* START Data entries *
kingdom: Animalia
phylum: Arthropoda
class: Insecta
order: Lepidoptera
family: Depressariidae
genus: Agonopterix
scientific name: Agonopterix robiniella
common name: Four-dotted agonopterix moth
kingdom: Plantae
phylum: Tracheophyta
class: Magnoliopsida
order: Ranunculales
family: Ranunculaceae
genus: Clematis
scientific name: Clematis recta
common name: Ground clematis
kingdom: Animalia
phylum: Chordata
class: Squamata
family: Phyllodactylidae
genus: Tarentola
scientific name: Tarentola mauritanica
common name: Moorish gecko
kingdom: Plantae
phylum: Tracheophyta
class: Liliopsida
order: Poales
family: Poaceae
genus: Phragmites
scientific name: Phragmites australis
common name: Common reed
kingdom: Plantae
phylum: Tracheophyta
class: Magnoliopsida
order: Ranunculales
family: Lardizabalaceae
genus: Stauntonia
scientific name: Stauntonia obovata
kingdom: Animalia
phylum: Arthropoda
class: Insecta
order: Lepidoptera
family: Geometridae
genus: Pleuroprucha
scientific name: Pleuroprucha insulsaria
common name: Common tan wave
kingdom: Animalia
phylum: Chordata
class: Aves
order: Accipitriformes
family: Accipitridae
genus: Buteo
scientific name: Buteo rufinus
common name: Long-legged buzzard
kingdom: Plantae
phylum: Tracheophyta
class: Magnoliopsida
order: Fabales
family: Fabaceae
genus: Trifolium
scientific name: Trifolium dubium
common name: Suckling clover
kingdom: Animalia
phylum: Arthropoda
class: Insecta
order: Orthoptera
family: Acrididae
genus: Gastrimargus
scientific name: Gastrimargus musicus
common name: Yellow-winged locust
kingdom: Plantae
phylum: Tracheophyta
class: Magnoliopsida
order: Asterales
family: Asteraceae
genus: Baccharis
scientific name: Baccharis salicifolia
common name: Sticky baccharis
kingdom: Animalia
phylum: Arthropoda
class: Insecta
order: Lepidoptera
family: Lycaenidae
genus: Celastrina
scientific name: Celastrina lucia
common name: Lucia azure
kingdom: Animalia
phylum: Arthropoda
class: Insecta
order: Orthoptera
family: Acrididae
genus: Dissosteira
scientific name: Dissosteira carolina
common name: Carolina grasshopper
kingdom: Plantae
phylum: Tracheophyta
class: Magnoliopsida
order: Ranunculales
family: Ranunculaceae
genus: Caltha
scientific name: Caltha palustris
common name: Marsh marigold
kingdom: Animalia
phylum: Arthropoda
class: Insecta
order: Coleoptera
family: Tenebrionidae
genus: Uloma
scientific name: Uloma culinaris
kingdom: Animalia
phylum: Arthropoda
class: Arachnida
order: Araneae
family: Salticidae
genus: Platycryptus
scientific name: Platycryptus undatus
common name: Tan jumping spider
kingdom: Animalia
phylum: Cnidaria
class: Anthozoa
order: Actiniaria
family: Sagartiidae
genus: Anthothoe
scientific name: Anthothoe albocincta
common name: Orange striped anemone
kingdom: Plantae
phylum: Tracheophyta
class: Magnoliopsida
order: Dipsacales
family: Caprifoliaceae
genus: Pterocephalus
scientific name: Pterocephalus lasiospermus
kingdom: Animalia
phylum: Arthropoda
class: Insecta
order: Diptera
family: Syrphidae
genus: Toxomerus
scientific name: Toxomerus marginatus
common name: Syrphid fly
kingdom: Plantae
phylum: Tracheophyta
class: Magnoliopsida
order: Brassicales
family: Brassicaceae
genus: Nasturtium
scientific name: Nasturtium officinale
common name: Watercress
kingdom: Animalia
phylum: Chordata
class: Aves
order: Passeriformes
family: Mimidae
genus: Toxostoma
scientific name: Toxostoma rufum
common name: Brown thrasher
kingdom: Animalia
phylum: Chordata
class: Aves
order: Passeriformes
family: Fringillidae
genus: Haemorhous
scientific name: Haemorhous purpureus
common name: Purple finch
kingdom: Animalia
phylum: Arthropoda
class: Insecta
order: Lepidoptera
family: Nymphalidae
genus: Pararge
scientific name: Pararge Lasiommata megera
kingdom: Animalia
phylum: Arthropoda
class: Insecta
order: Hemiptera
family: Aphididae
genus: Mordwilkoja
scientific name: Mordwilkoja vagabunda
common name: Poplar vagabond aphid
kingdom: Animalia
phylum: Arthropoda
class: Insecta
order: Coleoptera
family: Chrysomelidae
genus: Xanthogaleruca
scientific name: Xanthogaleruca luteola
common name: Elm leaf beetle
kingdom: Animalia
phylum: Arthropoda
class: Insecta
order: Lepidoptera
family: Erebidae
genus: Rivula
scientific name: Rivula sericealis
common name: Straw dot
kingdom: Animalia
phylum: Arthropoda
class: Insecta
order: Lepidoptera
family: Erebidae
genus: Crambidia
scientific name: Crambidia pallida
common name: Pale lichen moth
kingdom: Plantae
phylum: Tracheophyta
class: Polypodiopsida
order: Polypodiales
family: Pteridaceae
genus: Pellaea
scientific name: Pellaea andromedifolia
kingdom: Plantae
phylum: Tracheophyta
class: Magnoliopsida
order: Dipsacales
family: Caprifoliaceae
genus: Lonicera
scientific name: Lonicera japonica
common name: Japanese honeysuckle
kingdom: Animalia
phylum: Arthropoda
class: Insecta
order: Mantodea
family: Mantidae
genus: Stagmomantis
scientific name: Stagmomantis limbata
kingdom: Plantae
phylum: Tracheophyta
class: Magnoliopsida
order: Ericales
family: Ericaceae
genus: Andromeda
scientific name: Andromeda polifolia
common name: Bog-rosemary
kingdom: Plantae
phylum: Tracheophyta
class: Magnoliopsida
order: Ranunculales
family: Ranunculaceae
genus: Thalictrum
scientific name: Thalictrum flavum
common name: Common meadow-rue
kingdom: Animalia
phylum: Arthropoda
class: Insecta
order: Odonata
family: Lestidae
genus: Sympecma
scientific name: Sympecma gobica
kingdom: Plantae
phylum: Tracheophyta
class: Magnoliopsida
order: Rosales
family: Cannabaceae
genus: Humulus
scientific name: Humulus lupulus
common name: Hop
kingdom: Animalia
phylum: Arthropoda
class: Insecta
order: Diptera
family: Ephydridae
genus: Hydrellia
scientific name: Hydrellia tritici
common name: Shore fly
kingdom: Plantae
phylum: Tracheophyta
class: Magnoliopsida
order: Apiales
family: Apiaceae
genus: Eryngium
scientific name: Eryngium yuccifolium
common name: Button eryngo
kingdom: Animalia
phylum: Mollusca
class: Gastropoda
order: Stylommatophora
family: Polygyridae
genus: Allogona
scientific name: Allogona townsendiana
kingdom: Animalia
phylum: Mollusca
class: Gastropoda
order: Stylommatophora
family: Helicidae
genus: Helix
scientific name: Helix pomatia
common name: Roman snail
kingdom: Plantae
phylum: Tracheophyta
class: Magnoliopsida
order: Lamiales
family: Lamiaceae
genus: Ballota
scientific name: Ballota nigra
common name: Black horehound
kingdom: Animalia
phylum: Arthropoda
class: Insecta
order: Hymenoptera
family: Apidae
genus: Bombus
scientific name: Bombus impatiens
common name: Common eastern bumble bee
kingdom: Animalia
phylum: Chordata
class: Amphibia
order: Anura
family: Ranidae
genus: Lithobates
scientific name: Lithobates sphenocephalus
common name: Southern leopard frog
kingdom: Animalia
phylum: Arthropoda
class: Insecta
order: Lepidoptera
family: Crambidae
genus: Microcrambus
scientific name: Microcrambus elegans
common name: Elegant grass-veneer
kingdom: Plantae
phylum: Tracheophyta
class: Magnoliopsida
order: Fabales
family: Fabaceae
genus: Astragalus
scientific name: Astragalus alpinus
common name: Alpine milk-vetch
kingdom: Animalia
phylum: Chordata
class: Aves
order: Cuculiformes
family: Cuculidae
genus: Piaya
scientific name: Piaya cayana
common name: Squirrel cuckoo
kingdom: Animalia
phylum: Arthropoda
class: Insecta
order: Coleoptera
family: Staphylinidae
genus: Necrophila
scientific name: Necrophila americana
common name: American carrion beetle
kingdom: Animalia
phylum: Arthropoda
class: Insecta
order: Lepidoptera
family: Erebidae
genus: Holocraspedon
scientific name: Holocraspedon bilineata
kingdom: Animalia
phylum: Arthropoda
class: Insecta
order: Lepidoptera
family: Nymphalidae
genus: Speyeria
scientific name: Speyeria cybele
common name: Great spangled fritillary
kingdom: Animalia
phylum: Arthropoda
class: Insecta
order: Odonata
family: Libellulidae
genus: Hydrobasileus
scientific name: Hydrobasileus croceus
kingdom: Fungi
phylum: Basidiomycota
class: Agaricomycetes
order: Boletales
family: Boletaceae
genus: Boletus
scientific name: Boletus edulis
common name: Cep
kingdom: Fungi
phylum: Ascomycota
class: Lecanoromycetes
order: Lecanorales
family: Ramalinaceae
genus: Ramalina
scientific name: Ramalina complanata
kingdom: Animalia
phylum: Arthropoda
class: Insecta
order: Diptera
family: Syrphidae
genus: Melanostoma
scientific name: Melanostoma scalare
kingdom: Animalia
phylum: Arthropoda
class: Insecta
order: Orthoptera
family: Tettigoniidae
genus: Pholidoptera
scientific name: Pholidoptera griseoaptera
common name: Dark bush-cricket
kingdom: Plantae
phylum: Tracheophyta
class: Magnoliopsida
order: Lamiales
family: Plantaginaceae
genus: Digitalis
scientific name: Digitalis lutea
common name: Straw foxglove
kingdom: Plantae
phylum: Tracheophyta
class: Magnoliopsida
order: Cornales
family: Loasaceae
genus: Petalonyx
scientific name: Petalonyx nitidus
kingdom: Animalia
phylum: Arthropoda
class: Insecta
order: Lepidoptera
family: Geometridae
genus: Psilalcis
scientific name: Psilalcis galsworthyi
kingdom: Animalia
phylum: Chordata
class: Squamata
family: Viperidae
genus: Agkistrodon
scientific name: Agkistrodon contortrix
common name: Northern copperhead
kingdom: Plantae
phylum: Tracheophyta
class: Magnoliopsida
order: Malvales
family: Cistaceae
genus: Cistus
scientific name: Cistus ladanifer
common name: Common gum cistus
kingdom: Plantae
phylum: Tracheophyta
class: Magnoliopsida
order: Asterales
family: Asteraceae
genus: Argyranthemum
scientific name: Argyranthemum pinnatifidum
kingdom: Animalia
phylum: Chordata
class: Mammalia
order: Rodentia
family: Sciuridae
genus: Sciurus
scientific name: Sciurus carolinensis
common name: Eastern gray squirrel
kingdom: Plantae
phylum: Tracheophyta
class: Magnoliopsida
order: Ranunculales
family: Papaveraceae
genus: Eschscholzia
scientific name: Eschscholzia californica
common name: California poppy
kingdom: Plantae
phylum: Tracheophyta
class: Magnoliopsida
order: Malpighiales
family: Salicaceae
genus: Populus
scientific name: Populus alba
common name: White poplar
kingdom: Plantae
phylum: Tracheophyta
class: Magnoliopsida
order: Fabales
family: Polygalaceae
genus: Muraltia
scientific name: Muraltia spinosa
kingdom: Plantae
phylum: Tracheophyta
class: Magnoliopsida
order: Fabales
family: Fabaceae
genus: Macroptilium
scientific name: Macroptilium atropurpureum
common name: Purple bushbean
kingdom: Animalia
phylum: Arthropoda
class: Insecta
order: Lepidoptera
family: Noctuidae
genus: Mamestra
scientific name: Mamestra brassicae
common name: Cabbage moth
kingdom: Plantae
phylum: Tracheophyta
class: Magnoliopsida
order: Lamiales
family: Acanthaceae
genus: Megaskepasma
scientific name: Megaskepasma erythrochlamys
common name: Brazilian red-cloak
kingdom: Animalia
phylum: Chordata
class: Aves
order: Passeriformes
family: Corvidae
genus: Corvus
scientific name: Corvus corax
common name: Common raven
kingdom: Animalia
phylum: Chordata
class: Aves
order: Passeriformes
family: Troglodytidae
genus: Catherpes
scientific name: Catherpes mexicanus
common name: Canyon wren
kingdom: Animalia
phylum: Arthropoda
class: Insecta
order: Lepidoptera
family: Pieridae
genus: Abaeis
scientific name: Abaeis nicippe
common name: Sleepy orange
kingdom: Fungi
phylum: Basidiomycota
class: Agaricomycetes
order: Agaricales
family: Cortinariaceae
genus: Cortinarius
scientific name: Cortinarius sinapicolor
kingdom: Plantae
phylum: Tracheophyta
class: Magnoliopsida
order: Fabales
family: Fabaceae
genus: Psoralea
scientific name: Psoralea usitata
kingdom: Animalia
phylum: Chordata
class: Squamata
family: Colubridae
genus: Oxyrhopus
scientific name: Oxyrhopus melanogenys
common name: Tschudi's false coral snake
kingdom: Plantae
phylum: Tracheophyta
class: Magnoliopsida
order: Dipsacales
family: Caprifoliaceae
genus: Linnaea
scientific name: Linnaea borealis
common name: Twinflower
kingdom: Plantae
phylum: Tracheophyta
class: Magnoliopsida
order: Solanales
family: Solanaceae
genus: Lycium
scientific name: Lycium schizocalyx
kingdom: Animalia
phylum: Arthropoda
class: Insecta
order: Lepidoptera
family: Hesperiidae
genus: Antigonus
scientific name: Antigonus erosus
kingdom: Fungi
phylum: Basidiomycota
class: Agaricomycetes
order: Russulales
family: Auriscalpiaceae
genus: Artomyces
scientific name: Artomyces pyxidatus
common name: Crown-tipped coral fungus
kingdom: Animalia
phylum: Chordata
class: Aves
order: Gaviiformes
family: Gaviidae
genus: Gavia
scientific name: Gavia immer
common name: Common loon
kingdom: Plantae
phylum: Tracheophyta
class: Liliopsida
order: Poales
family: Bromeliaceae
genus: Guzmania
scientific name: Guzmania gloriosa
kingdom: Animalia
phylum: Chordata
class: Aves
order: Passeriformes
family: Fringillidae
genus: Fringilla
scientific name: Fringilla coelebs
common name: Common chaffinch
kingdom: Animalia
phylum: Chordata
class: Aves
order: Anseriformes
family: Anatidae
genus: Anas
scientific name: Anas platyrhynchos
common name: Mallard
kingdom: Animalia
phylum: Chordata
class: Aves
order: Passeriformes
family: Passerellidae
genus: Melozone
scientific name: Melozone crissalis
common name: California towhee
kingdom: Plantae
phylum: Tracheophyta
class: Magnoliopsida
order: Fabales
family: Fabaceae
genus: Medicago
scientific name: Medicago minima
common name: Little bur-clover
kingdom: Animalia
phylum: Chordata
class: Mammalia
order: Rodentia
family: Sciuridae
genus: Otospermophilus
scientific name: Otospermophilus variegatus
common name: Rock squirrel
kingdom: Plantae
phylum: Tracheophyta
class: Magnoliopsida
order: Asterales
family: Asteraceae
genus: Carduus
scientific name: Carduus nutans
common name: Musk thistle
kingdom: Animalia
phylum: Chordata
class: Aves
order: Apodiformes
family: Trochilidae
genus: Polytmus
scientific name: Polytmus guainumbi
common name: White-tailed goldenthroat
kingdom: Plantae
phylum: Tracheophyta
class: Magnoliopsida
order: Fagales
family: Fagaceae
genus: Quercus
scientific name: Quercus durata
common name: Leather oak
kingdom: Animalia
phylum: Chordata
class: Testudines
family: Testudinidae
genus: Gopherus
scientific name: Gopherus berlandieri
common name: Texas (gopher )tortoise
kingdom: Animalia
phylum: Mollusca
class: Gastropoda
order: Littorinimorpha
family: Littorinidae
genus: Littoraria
* END Data entries *
Reproduce the entries without any changes, starting at the first line and continuing through the line containing "scientific name: Clematis recta", with both ends included.

(The completed task):
kingdom: Animalia
phylum: Arthropoda
class: Insecta
order: Lepidoptera
family: Depressariidae
genus: Agonopterix
scientific name: Agonopterix robiniella
common name: Four-dotted agonopterix moth
kingdom: Plantae
phylum: Tracheophyta
class: Magnoliopsida
order: Ranunculales
family: Ranunculaceae
genus: Clematis
scientific name: Clematis recta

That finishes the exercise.